BEGIN Provided data

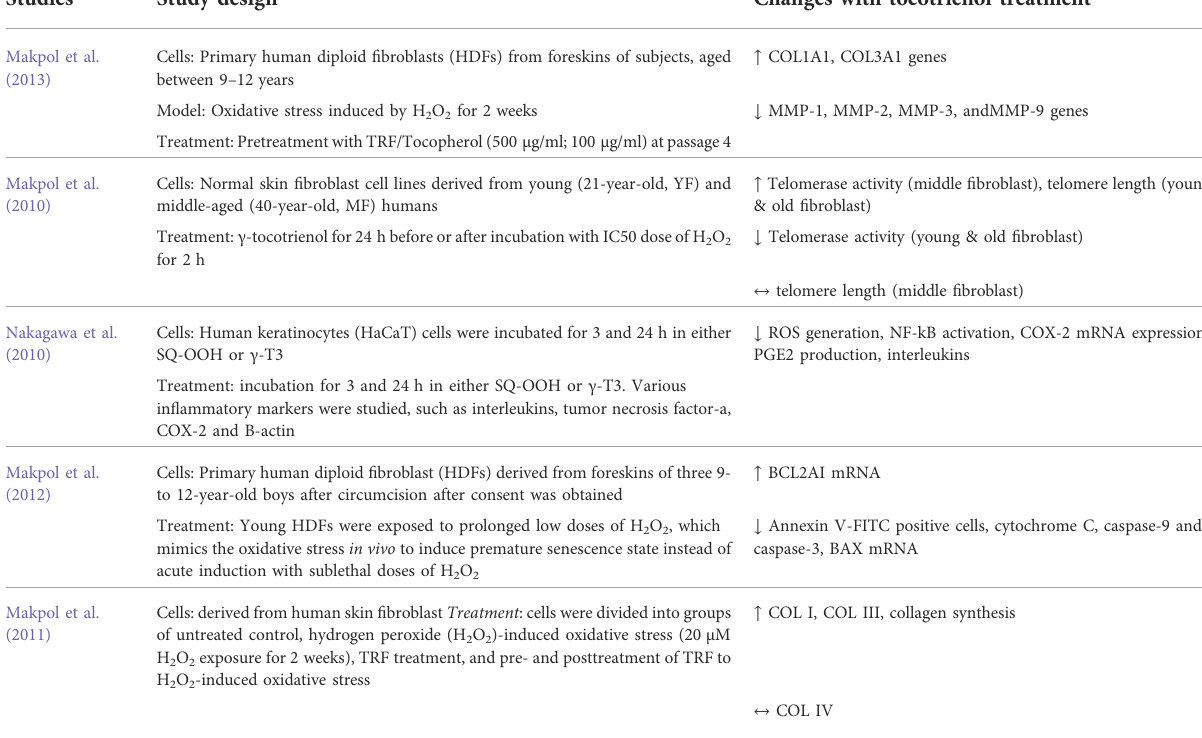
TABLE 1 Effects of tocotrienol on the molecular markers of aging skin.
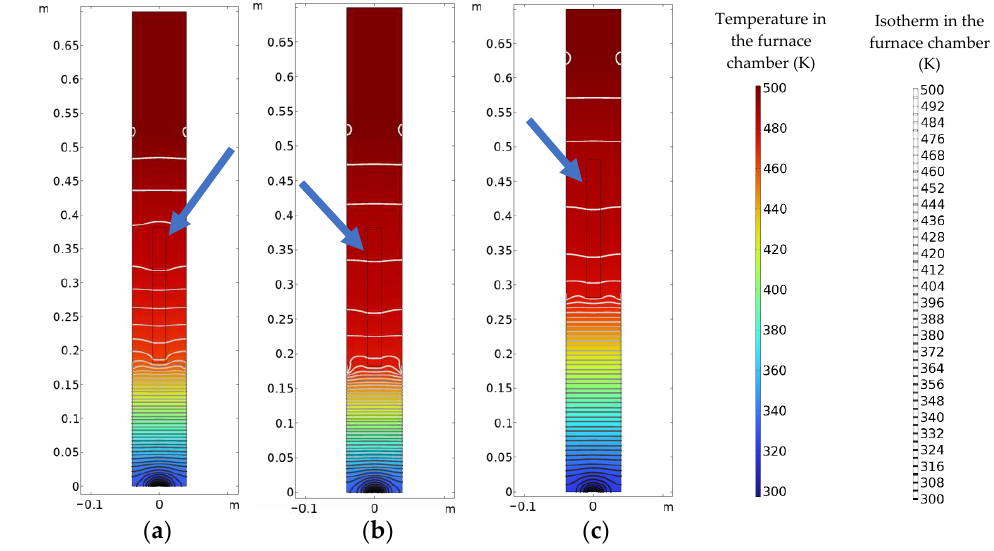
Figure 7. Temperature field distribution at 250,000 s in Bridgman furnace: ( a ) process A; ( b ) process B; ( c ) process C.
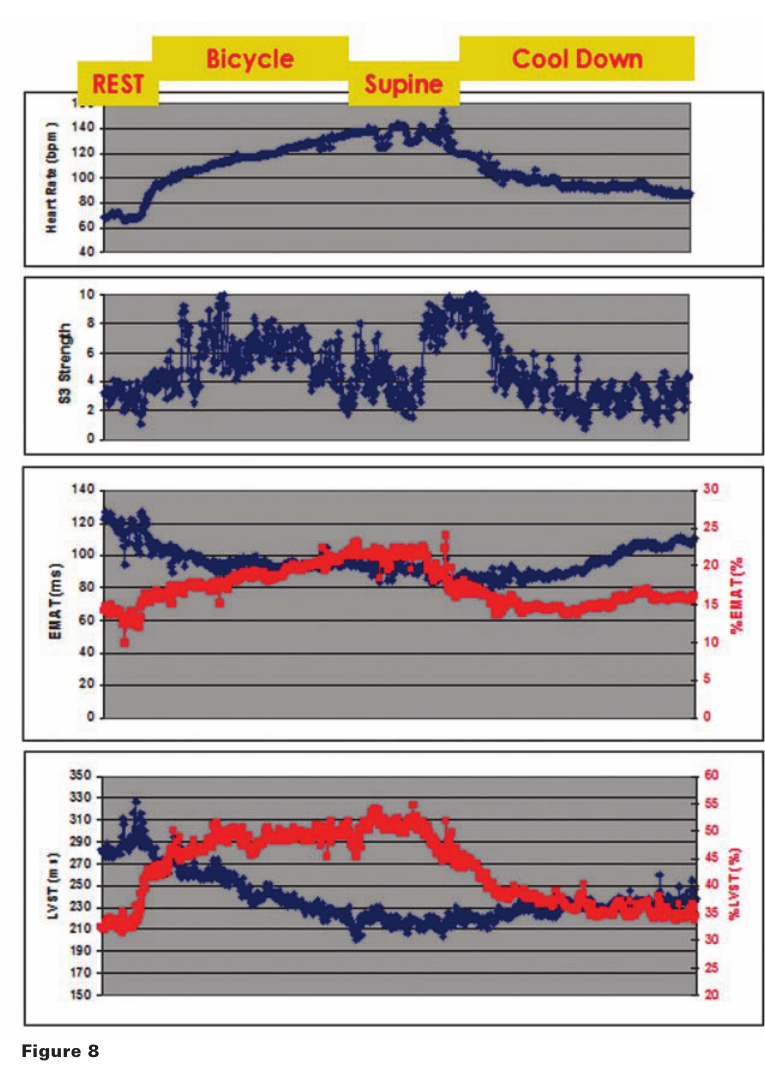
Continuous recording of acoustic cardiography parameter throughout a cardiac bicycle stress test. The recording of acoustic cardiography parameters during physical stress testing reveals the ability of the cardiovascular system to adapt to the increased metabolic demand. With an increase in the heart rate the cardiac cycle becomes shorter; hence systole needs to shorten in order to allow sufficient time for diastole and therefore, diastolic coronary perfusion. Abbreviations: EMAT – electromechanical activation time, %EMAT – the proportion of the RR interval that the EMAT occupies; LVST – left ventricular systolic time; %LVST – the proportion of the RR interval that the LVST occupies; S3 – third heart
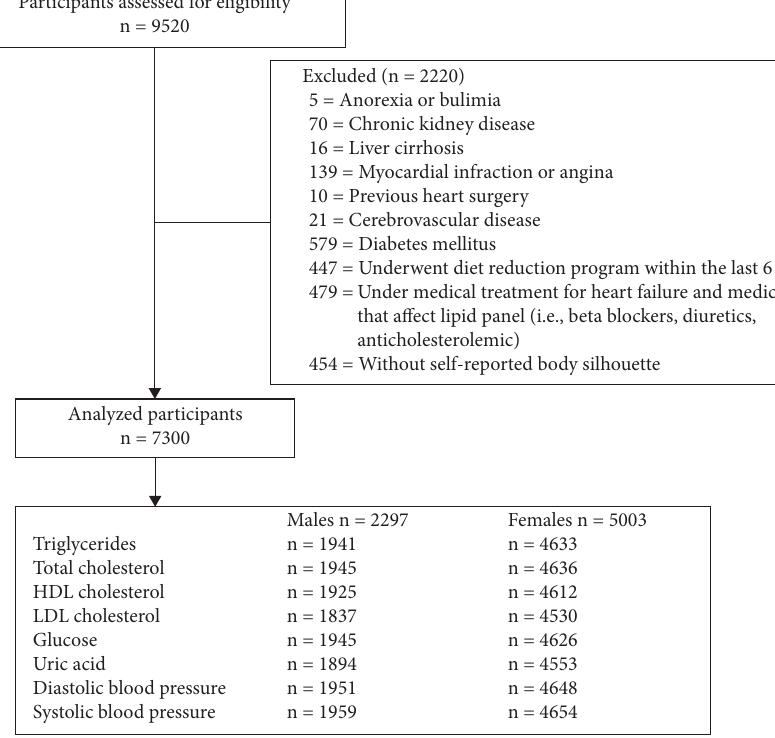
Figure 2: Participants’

END Provided data

- The problem
Once every line of the material holding the word "Figure" has been counted, report the total and nothing more.

- Task result
2